A series of longshots in the Pick 5 sequence at Indiana Grand Tuesday, April 20 will send a $44,093.42 carryover into the Wednesday, April 21 racing program at Indiana Grand. The wager will resume in Wednesday's fifth race with an estimated post time of 4:30 p.m. EST.

The Pick 5 started in the afternoon's fifth race in mild temperatures with a win by Chakra and Malcolm Franklin paying $13.40 to win. The kickoff to the Pick 5 was the lowest paying leg of the day. The wager ended in the ninth race with Big If True and Eddie Perez paying $39.20 to win through a late April snowstorm rolling into the area.

The Pick 5 gained popularity last season with one of the lowest takeout rates in the country at 11.99 percent. The wager continues to attract attention nationally and is held on the final five Thoroughbred races daily at Indiana Grand.

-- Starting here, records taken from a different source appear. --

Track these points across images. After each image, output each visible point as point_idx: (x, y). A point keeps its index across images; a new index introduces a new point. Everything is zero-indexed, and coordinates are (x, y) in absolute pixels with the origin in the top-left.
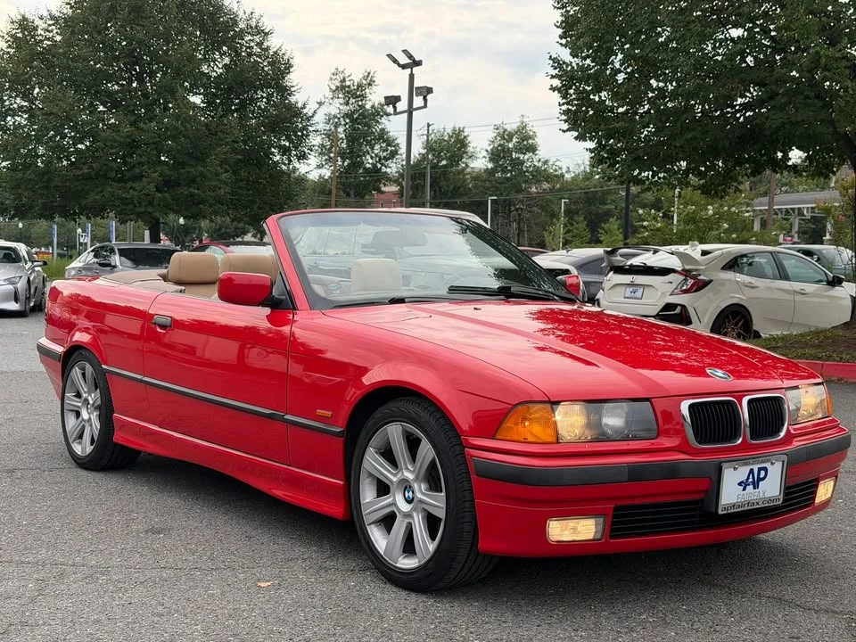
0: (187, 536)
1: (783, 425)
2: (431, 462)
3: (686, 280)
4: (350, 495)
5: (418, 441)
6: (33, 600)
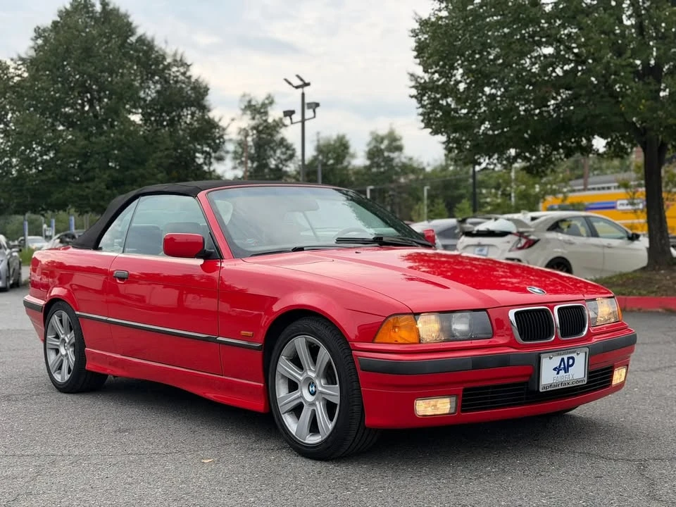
0: (146, 433)
1: (584, 326)
2: (328, 363)
3: (520, 240)
4: (269, 393)
5: (318, 348)
6: (34, 479)
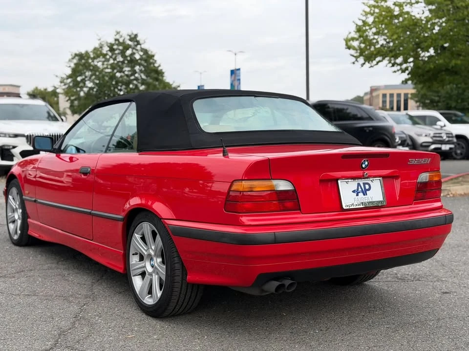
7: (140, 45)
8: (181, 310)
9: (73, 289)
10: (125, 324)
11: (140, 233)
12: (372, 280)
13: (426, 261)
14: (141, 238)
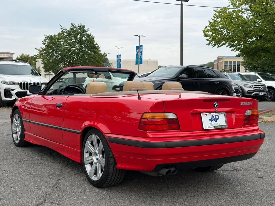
7: (86, 32)
8: (113, 184)
9: (51, 171)
10: (81, 191)
11: (90, 141)
12: (218, 169)
13: (249, 159)
14: (91, 143)
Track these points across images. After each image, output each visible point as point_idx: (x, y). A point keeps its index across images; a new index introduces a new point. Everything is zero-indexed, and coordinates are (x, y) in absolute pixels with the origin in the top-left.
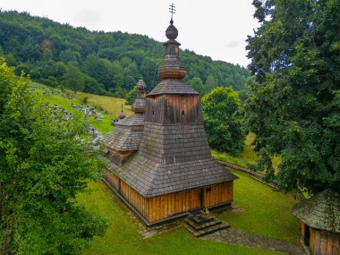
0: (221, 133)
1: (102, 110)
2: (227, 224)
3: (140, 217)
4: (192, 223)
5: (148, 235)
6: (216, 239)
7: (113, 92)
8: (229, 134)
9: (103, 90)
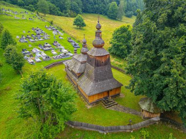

The 19th season of Thoroughbred and Quarter Horse racing is now in progress and continues through Monday, Nov. 8. Live racing will be conducted at 2:25 p.m. Monday through Wednesday with first post on Thursday set at 3:25 p.m. In addition, six all-Quarter Horse racing dates are set on select Saturdays starting June 5 at 10 a.m. A special Indiana Champions Day highlighting the state's top Thoroughbred and Quarter Horses will be held Saturday, Oct. 30 beginning at 12 p.m. More information about the 2021 racing season is available at www.indianagrand.com.